- Given records -
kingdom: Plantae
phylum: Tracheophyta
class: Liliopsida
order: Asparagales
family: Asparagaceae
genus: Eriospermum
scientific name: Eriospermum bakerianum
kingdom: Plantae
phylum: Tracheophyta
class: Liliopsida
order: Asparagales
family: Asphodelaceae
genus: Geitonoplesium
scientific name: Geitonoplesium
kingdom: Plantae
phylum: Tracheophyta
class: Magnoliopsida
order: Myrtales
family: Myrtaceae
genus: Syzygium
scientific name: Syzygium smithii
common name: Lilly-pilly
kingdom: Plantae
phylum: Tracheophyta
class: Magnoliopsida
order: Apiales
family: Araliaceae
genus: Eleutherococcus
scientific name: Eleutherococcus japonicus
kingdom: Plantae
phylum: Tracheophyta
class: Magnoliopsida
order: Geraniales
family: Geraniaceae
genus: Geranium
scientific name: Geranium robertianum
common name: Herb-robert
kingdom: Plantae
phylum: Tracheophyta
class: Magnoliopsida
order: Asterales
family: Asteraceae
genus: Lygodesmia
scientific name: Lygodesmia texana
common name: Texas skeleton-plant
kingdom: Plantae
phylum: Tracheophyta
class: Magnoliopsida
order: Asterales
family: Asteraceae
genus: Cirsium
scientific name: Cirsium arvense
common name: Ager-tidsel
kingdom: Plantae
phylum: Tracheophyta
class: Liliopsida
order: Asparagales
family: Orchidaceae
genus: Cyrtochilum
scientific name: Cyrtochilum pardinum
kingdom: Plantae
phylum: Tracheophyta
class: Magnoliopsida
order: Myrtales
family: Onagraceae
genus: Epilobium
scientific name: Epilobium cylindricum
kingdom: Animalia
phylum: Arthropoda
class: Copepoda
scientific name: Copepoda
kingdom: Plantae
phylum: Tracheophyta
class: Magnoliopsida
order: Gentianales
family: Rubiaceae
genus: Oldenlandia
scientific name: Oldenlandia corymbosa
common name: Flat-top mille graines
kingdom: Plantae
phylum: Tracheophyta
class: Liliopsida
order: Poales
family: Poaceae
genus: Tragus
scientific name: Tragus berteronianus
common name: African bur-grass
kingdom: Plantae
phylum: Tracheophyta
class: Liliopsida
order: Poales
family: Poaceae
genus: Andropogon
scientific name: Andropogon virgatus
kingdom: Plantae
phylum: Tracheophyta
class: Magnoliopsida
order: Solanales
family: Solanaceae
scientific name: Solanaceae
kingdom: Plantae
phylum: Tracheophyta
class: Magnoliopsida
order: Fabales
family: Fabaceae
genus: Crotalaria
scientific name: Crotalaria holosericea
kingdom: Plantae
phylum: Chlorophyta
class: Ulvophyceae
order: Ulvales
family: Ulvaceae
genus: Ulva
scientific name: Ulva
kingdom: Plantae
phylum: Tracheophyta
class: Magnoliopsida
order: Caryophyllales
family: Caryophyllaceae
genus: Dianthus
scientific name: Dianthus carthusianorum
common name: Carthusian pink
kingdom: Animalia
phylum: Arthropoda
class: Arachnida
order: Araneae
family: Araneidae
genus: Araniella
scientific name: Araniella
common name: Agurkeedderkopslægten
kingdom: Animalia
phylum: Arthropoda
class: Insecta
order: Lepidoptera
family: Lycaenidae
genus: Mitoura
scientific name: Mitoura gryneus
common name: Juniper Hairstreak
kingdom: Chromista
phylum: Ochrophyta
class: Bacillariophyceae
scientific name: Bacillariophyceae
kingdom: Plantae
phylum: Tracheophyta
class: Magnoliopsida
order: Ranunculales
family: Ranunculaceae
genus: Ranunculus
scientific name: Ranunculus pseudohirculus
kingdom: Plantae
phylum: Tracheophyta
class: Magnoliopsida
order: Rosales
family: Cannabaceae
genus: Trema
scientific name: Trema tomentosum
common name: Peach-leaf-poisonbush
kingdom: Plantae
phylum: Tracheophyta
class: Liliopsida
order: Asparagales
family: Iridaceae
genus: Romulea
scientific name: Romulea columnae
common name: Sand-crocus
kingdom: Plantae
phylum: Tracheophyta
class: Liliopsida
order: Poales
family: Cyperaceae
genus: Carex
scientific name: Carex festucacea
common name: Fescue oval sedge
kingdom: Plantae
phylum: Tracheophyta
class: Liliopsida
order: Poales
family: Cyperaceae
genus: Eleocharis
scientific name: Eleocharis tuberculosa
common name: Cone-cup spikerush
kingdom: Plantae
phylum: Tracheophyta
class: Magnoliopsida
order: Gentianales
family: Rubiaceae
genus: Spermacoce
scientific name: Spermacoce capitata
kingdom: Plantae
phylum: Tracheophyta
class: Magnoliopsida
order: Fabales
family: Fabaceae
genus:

- Task requirements -
Reproduce the whole listing, switching every "common name" to "vernacular name" and leaving everything else unchanged.

- Answer to this exercise -
kingdom: Plantae
phylum: Tracheophyta
class: Liliopsida
order: Asparagales
family: Asparagaceae
genus: Eriospermum
scientific name: Eriospermum bakerianum
kingdom: Plantae
phylum: Tracheophyta
class: Liliopsida
order: Asparagales
family: Asphodelaceae
genus: Geitonoplesium
scientific name: Geitonoplesium
kingdom: Plantae
phylum: Tracheophyta
class: Magnoliopsida
order: Myrtales
family: Myrtaceae
genus: Syzygium
scientific name: Syzygium smithii
vernacular name: Lilly-pilly
kingdom: Plantae
phylum: Tracheophyta
class: Magnoliopsida
order: Apiales
family: Araliaceae
genus: Eleutherococcus
scientific name: Eleutherococcus japonicus
kingdom: Plantae
phylum: Tracheophyta
class: Magnoliopsida
order: Geraniales
family: Geraniaceae
genus: Geranium
scientific name: Geranium robertianum
vernacular name: Herb-robert
kingdom: Plantae
phylum: Tracheophyta
class: Magnoliopsida
order: Asterales
family: Asteraceae
genus: Lygodesmia
scientific name: Lygodesmia texana
vernacular name: Texas skeleton-plant
kingdom: Plantae
phylum: Tracheophyta
class: Magnoliopsida
order: Asterales
family: Asteraceae
genus: Cirsium
scientific name: Cirsium arvense
vernacular name: Ager-tidsel
kingdom: Plantae
phylum: Tracheophyta
class: Liliopsida
order: Asparagales
family: Orchidaceae
genus: Cyrtochilum
scientific name: Cyrtochilum pardinum
kingdom: Plantae
phylum: Tracheophyta
class: Magnoliopsida
order: Myrtales
family: Onagraceae
genus: Epilobium
scientific name: Epilobium cylindricum
kingdom: Animalia
phylum: Arthropoda
class: Copepoda
scientific name: Copepoda
kingdom: Plantae
phylum: Tracheophyta
class: Magnoliopsida
order: Gentianales
family: Rubiaceae
genus: Oldenlandia
scientific name: Oldenlandia corymbosa
vernacular name: Flat-top mille graines
kingdom: Plantae
phylum: Tracheophyta
class: Liliopsida
order: Poales
family: Poaceae
genus: Tragus
scientific name: Tragus berteronianus
vernacular name: African bur-grass
kingdom: Plantae
phylum: Tracheophyta
class: Liliopsida
order: Poales
family: Poaceae
genus: Andropogon
scientific name: Andropogon virgatus
kingdom: Plantae
phylum: Tracheophyta
class: Magnoliopsida
order: Solanales
family: Solanaceae
scientific name: Solanaceae
kingdom: Plantae
phylum: Tracheophyta
class: Magnoliopsida
order: Fabales
family: Fabaceae
genus: Crotalaria
scientific name: Crotalaria holosericea
kingdom: Plantae
phylum: Chlorophyta
class: Ulvophyceae
order: Ulvales
family: Ulvaceae
genus: Ulva
scientific name: Ulva
kingdom: Plantae
phylum: Tracheophyta
class: Magnoliopsida
order: Caryophyllales
family: Caryophyllaceae
genus: Dianthus
scientific name: Dianthus carthusianorum
vernacular name: Carthusian pink
kingdom: Animalia
phylum: Arthropoda
class: Arachnida
order: Araneae
family: Araneidae
genus: Araniella
scientific name: Araniella
vernacular name: Agurkeedderkopslægten
kingdom: Animalia
phylum: Arthropoda
class: Insecta
order: Lepidoptera
family: Lycaenidae
genus: Mitoura
scientific name: Mitoura gryneus
vernacular name: Juniper Hairstreak
kingdom: Chromista
phylum: Ochrophyta
class: Bacillariophyceae
scientific name: Bacillariophyceae
kingdom: Plantae
phylum: Tracheophyta
class: Magnoliopsida
order: Ranunculales
family: Ranunculaceae
genus: Ranunculus
scientific name: Ranunculus pseudohirculus
kingdom: Plantae
phylum: Tracheophyta
class: Magnoliopsida
order: Rosales
family: Cannabaceae
genus: Trema
scientific name: Trema tomentosum
vernacular name: Peach-leaf-poisonbush
kingdom: Plantae
phylum: Tracheophyta
class: Liliopsida
order: Asparagales
family: Iridaceae
genus: Romulea
scientific name: Romulea columnae
vernacular name: Sand-crocus
kingdom: Plantae
phylum: Tracheophyta
class: Liliopsida
order: Poales
family: Cyperaceae
genus: Carex
scientific name: Carex festucacea
vernacular name: Fescue oval sedge
kingdom: Plantae
phylum: Tracheophyta
class: Liliopsida
order: Poales
family: Cyperaceae
genus: Eleocharis
scientific name: Eleocharis tuberculosa
vernacular name: Cone-cup spikerush
kingdom: Plantae
phylum: Tracheophyta
class: Magnoliopsida
order: Gentianales
family: Rubiaceae
genus: Spermacoce
scientific name: Spermacoce capitata
kingdom: Plantae
phylum: Tracheophyta
class: Magnoliopsida
order: Fabales
family: Fabaceae
genus:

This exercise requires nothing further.